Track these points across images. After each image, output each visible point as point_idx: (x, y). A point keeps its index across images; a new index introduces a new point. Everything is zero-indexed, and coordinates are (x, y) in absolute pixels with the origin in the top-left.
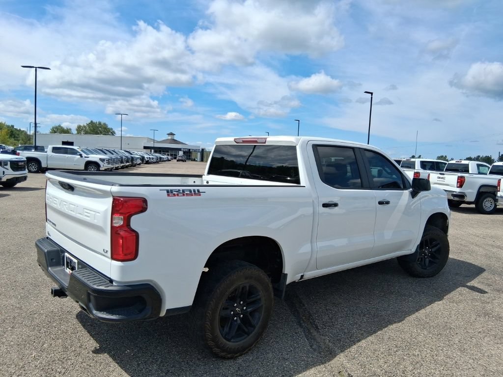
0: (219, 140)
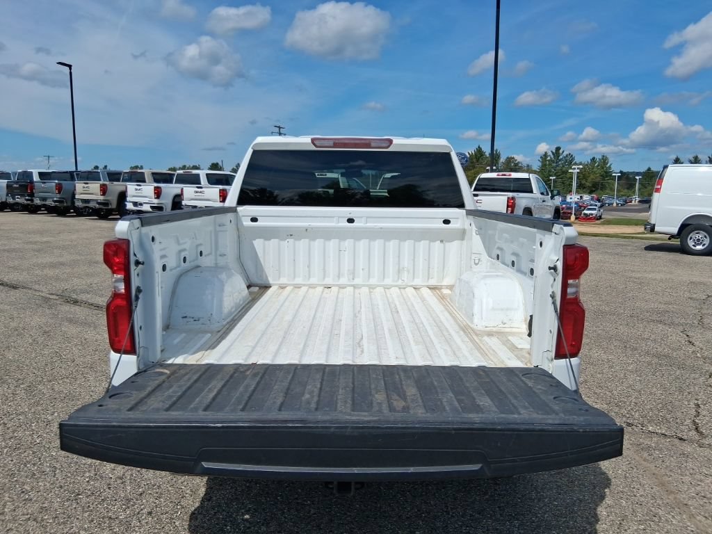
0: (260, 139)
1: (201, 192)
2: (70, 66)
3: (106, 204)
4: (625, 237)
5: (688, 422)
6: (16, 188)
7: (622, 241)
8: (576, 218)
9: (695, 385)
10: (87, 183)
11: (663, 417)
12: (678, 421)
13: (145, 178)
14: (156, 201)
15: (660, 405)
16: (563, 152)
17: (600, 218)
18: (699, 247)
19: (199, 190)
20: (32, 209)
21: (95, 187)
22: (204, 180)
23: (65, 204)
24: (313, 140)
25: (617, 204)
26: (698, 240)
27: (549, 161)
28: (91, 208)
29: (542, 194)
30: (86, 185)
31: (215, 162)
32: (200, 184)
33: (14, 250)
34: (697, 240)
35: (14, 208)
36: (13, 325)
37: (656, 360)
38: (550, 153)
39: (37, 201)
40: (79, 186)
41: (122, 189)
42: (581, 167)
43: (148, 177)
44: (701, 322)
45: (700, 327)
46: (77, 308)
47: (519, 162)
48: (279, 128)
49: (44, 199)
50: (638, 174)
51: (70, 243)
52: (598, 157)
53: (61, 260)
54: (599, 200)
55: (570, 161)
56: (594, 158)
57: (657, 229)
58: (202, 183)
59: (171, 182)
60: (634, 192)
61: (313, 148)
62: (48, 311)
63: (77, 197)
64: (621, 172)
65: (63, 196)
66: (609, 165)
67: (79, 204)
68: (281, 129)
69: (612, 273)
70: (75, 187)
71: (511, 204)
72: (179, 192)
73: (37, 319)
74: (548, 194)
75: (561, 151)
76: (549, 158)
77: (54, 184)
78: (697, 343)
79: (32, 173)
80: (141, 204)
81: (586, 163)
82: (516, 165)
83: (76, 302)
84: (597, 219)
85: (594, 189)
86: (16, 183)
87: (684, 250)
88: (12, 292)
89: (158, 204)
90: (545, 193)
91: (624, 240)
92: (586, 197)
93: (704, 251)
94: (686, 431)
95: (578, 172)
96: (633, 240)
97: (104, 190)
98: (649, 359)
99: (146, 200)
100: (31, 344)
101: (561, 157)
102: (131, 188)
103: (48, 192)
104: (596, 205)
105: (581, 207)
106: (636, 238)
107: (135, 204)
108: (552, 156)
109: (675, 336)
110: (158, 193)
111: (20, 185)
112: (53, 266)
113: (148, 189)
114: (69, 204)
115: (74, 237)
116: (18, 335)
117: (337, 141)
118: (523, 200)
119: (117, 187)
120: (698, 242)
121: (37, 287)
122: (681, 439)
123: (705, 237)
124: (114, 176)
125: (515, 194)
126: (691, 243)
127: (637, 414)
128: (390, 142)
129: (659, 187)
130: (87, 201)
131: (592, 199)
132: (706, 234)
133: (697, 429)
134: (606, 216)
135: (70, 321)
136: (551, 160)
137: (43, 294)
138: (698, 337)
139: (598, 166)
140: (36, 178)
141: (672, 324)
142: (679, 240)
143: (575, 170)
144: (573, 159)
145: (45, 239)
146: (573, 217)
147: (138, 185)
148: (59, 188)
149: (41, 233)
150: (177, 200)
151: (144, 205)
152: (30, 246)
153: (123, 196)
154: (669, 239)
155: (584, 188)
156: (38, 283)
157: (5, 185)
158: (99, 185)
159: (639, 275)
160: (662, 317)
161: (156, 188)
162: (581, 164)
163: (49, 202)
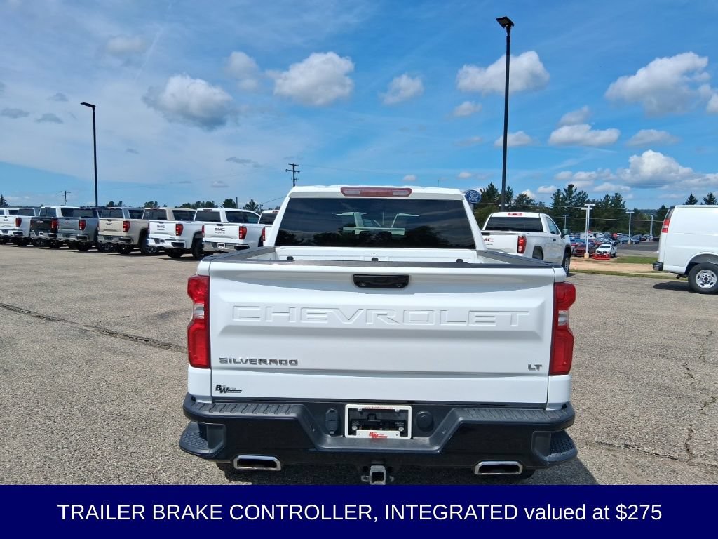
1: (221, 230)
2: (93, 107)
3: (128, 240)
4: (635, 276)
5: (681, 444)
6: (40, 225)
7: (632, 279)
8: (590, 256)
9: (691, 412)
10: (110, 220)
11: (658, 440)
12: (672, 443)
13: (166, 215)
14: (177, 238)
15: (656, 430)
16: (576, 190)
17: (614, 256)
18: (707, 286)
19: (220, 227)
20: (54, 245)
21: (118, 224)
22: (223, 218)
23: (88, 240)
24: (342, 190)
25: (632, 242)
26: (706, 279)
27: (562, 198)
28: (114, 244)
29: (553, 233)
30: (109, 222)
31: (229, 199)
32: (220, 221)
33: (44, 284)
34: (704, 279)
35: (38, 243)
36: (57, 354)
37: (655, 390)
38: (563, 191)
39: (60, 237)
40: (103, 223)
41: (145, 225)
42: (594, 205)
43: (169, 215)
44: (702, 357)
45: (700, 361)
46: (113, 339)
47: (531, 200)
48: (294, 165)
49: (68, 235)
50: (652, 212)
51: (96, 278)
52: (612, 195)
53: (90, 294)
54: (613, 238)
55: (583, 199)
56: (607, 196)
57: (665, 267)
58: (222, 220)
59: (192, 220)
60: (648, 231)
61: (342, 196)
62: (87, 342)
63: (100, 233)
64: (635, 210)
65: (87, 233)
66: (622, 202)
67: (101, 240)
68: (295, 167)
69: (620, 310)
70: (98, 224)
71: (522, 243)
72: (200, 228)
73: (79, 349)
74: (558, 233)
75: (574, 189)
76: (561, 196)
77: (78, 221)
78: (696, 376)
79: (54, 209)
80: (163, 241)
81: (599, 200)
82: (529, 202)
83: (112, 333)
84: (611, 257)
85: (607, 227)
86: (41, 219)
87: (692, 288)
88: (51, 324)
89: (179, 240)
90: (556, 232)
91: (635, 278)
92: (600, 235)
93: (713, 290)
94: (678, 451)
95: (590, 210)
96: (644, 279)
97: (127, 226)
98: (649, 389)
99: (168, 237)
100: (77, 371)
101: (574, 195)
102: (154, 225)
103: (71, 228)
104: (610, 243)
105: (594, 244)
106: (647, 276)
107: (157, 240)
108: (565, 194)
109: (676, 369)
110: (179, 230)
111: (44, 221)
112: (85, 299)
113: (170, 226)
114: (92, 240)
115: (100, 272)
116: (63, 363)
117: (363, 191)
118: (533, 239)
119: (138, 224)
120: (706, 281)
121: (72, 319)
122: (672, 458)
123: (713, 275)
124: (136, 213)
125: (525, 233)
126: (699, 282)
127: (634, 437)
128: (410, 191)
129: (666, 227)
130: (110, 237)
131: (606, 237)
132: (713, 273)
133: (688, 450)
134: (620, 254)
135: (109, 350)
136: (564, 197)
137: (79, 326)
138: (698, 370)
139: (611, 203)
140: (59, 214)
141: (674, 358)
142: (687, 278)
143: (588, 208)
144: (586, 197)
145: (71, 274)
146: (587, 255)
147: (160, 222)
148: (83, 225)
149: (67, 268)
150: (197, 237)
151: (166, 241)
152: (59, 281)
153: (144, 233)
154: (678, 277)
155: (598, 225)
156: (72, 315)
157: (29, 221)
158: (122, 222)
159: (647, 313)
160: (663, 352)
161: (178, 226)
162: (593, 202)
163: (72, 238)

====================

*What to work on*
Could you write out all the records above again, substituting "0-indexed" for each "zero-indexed" and keeping everything else the same? Leave the pictures out of your answer.

*Exercise output*
Track these points across images. After each image, output each visible point as point_idx: (x, y). A point keeps its index across images; a new index introduces a new point. Everything is 0-indexed, and coordinates are (x, y) in absolute pixels with the origin in the top-left.
0: (219, 140)
0: (260, 139)
1: (201, 192)
2: (70, 66)
3: (106, 204)
4: (625, 237)
5: (688, 422)
6: (16, 188)
7: (622, 241)
8: (576, 218)
9: (695, 385)
10: (87, 183)
11: (663, 417)
12: (678, 421)
13: (145, 178)
14: (156, 201)
15: (660, 405)
16: (563, 152)
17: (600, 218)
18: (699, 247)
19: (199, 190)
20: (32, 209)
21: (95, 187)
22: (204, 180)
23: (65, 204)
24: (313, 140)
25: (617, 204)
26: (698, 240)
27: (549, 161)
28: (91, 208)
29: (542, 194)
30: (86, 185)
31: (215, 162)
32: (200, 184)
33: (14, 250)
34: (697, 240)
35: (14, 208)
36: (13, 325)
37: (656, 360)
38: (550, 153)
39: (37, 201)
40: (79, 186)
41: (122, 189)
42: (581, 167)
43: (148, 177)
44: (701, 322)
45: (700, 327)
46: (77, 308)
47: (519, 162)
48: (279, 128)
49: (44, 199)
50: (638, 174)
51: (70, 243)
52: (598, 157)
53: (61, 260)
54: (599, 200)
55: (570, 161)
56: (594, 158)
57: (657, 229)
58: (202, 183)
59: (171, 182)
60: (634, 192)
61: (313, 148)
62: (48, 311)
63: (77, 197)
64: (621, 172)
65: (63, 196)
66: (609, 165)
67: (79, 204)
68: (281, 129)
69: (612, 273)
70: (75, 187)
71: (511, 204)
72: (179, 192)
73: (37, 319)
74: (548, 194)
75: (561, 151)
76: (549, 158)
77: (54, 184)
78: (697, 343)
79: (32, 173)
80: (141, 204)
81: (586, 163)
82: (516, 165)
83: (76, 302)
84: (597, 219)
85: (594, 189)
86: (16, 183)
87: (684, 250)
88: (12, 292)
89: (158, 204)
90: (545, 193)
91: (624, 240)
92: (586, 197)
93: (704, 251)
94: (686, 431)
95: (578, 172)
96: (633, 240)
97: (104, 190)
98: (649, 359)
99: (146, 200)
100: (31, 344)
101: (561, 157)
102: (131, 188)
103: (48, 192)
104: (596, 205)
105: (581, 207)
106: (636, 238)
107: (135, 204)
108: (552, 156)
109: (675, 336)
110: (158, 193)
111: (20, 185)
112: (53, 266)
113: (148, 189)
114: (69, 204)
115: (74, 237)
116: (18, 335)
117: (337, 141)
118: (523, 200)
119: (117, 187)
120: (698, 242)
121: (37, 287)
122: (681, 439)
123: (705, 237)
124: (114, 176)
125: (515, 194)
126: (691, 243)
127: (637, 414)
128: (390, 142)
129: (659, 187)
130: (87, 201)
131: (592, 199)
132: (706, 234)
133: (697, 429)
134: (606, 216)
135: (70, 321)
136: (551, 160)
137: (43, 294)
138: (698, 337)
139: (598, 166)
140: (36, 178)
141: (672, 324)
142: (679, 240)
143: (575, 170)
144: (573, 159)
145: (45, 239)
146: (573, 217)
147: (138, 185)
148: (59, 188)
149: (41, 233)
150: (177, 200)
151: (144, 205)
152: (30, 246)
153: (123, 196)
154: (669, 239)
155: (584, 188)
156: (38, 283)
157: (5, 185)
158: (99, 185)
159: (639, 275)
160: (662, 317)
161: (156, 188)
162: (581, 164)
163: (49, 202)
1: (221, 230)
2: (93, 107)
3: (128, 240)
4: (635, 276)
5: (681, 444)
6: (40, 225)
7: (632, 279)
8: (590, 256)
9: (691, 412)
10: (110, 220)
11: (658, 440)
12: (672, 443)
13: (166, 215)
14: (177, 238)
15: (656, 430)
16: (576, 190)
17: (614, 256)
18: (707, 286)
19: (220, 227)
20: (54, 245)
21: (118, 224)
22: (223, 218)
23: (88, 240)
24: (342, 190)
25: (632, 242)
26: (706, 279)
27: (562, 198)
28: (114, 244)
29: (553, 233)
30: (109, 222)
31: (229, 199)
32: (220, 221)
33: (44, 284)
34: (704, 279)
35: (38, 243)
36: (57, 354)
37: (655, 390)
38: (563, 191)
39: (60, 237)
40: (103, 223)
41: (145, 225)
42: (594, 205)
43: (169, 215)
44: (702, 357)
45: (700, 361)
46: (113, 339)
47: (531, 200)
48: (294, 165)
49: (68, 235)
50: (652, 212)
51: (96, 278)
52: (612, 195)
53: (90, 294)
54: (613, 238)
55: (583, 199)
56: (607, 196)
57: (665, 267)
58: (222, 220)
59: (192, 220)
60: (648, 231)
61: (342, 196)
62: (87, 342)
63: (100, 233)
64: (635, 210)
65: (87, 233)
66: (622, 202)
67: (101, 240)
68: (295, 167)
69: (620, 310)
70: (98, 224)
71: (522, 243)
72: (200, 228)
73: (79, 349)
74: (558, 233)
75: (574, 189)
76: (561, 196)
77: (78, 221)
78: (696, 376)
79: (54, 209)
80: (163, 241)
81: (599, 200)
82: (529, 202)
83: (112, 333)
84: (611, 257)
85: (607, 227)
86: (41, 219)
87: (692, 288)
88: (51, 324)
89: (179, 240)
90: (556, 232)
91: (635, 278)
92: (600, 235)
93: (713, 290)
94: (678, 451)
95: (590, 210)
96: (644, 279)
97: (127, 226)
98: (649, 389)
99: (168, 237)
100: (77, 371)
101: (574, 195)
102: (154, 225)
103: (71, 228)
104: (610, 243)
105: (594, 244)
106: (647, 276)
107: (157, 240)
108: (565, 194)
109: (676, 369)
110: (179, 230)
111: (44, 221)
112: (85, 299)
113: (170, 226)
114: (92, 240)
115: (100, 272)
116: (63, 363)
117: (363, 191)
118: (533, 239)
119: (138, 224)
120: (706, 281)
121: (72, 319)
122: (672, 458)
123: (713, 275)
124: (136, 213)
125: (525, 233)
126: (699, 282)
127: (634, 437)
128: (410, 191)
129: (666, 227)
130: (110, 237)
131: (606, 237)
132: (713, 273)
133: (688, 450)
134: (620, 254)
135: (109, 350)
136: (564, 197)
137: (79, 326)
138: (698, 370)
139: (611, 203)
140: (59, 214)
141: (674, 358)
142: (687, 278)
143: (588, 208)
144: (586, 197)
145: (71, 274)
146: (587, 255)
147: (160, 222)
148: (83, 225)
149: (67, 268)
150: (197, 237)
151: (166, 241)
152: (59, 281)
153: (144, 233)
154: (678, 277)
155: (598, 225)
156: (72, 315)
157: (29, 221)
158: (122, 222)
159: (647, 313)
160: (663, 352)
161: (178, 226)
162: (593, 202)
163: (72, 238)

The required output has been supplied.